DIRECTIONS = Replicate the data exactly, every line included.

DATA TO EXAMINE =
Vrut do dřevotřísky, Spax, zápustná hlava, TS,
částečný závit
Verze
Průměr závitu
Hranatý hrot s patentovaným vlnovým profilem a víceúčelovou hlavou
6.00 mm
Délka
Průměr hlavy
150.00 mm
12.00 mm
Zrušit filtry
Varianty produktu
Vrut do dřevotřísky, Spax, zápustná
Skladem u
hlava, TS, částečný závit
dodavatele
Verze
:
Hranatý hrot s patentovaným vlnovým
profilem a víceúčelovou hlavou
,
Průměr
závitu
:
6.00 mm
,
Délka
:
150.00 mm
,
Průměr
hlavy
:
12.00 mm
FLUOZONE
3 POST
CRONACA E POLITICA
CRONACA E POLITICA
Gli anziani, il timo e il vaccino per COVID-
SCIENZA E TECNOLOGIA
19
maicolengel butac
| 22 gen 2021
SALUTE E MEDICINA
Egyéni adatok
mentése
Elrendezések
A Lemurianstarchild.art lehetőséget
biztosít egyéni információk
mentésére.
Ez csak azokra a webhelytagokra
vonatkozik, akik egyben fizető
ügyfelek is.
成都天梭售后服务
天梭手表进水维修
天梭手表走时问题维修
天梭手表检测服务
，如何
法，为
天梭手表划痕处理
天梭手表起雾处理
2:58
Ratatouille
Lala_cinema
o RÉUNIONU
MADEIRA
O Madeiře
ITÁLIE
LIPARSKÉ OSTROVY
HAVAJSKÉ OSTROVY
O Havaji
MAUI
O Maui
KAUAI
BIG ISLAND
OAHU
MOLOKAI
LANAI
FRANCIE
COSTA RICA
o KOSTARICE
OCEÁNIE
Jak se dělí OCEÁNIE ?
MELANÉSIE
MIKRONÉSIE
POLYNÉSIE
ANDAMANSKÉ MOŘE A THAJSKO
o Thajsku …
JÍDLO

THE COMPLETED TASK =
Vrut do dřevotřísky, Spax, zápustná hlava, TS,
částečný závit
Verze
Průměr závitu
Hranatý hrot s patentovaným vlnovým profilem a víceúčelovou hlavou
6.00 mm
Délka
Průměr hlavy
150.00 mm
12.00 mm
Zrušit filtry
Varianty produktu
Vrut do dřevotřísky, Spax, zápustná
Skladem u
hlava, TS, částečný závit
dodavatele
Verze
:
Hranatý hrot s patentovaným vlnovým
profilem a víceúčelovou hlavou
,
Průměr
závitu
:
6.00 mm
,
Délka
:
150.00 mm
,
Průměr
hlavy
:
12.00 mm
FLUOZONE
3 POST
CRONACA E POLITICA
CRONACA E POLITICA
Gli anziani, il timo e il vaccino per COVID-
SCIENZA E TECNOLOGIA
19
maicolengel butac
| 22 gen 2021
SALUTE E MEDICINA
Egyéni adatok
mentése
Elrendezések
A Lemurianstarchild.art lehetőséget
biztosít egyéni információk
mentésére.
Ez csak azokra a webhelytagokra
vonatkozik, akik egyben fizető
ügyfelek is.
成都天梭售后服务
天梭手表进水维修
天梭手表走时问题维修
天梭手表检测服务
，如何
法，为
天梭手表划痕处理
天梭手表起雾处理
2:58
Ratatouille
Lala_cinema
o RÉUNIONU
MADEIRA
O Madeiře
ITÁLIE
LIPARSKÉ OSTROVY
HAVAJSKÉ OSTROVY
O Havaji
MAUI
O Maui
KAUAI
BIG ISLAND
OAHU
MOLOKAI
LANAI
FRANCIE
COSTA RICA
o KOSTARICE
OCEÁNIE
Jak se dělí OCEÁNIE ?
MELANÉSIE
MIKRONÉSIE
POLYNÉSIE
ANDAMANSKÉ MOŘE A THAJSKO
o Thajsku …
JÍDLO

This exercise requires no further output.